═══ Input records ═══

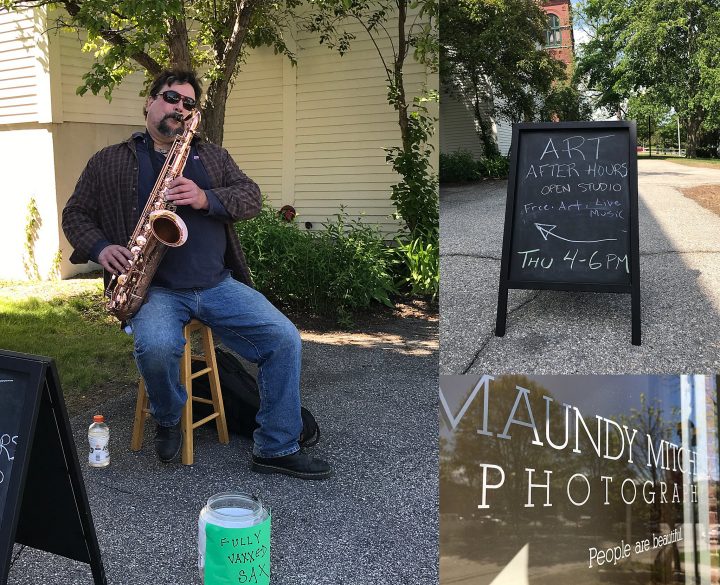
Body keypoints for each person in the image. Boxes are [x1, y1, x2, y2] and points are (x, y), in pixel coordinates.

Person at [62, 69, 331, 480]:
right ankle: (169, 417)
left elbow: (251, 197)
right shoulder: (110, 160)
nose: (180, 108)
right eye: (172, 98)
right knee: (154, 346)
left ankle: (276, 448)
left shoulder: (214, 156)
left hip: (217, 284)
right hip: (155, 291)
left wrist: (207, 197)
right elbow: (76, 214)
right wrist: (101, 248)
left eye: (189, 104)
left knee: (284, 339)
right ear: (149, 102)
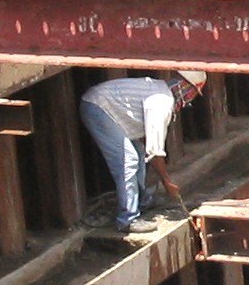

═══

Instructions to follow →
Copy every record exactly, dropping the images.

Response to the task →
Body keypoints for each person in the image. Boxes are [x1, y1, x2, y2] and points are (x, y), in pixel coordinates.

Person at [62, 69, 331, 480]:
right ankle: (169, 417)
left elbow: (251, 197)
right shoulder: (110, 160)
nose: (180, 108)
right eye: (172, 98)
right knee: (154, 346)
left ankle: (276, 448)
left shoulder: (214, 156)
left hip: (217, 284)
right hip: (155, 291)
left wrist: (207, 197)
right elbow: (76, 214)
right wrist: (101, 248)
left eye: (189, 104)
left knee: (284, 339)
right ear: (149, 102)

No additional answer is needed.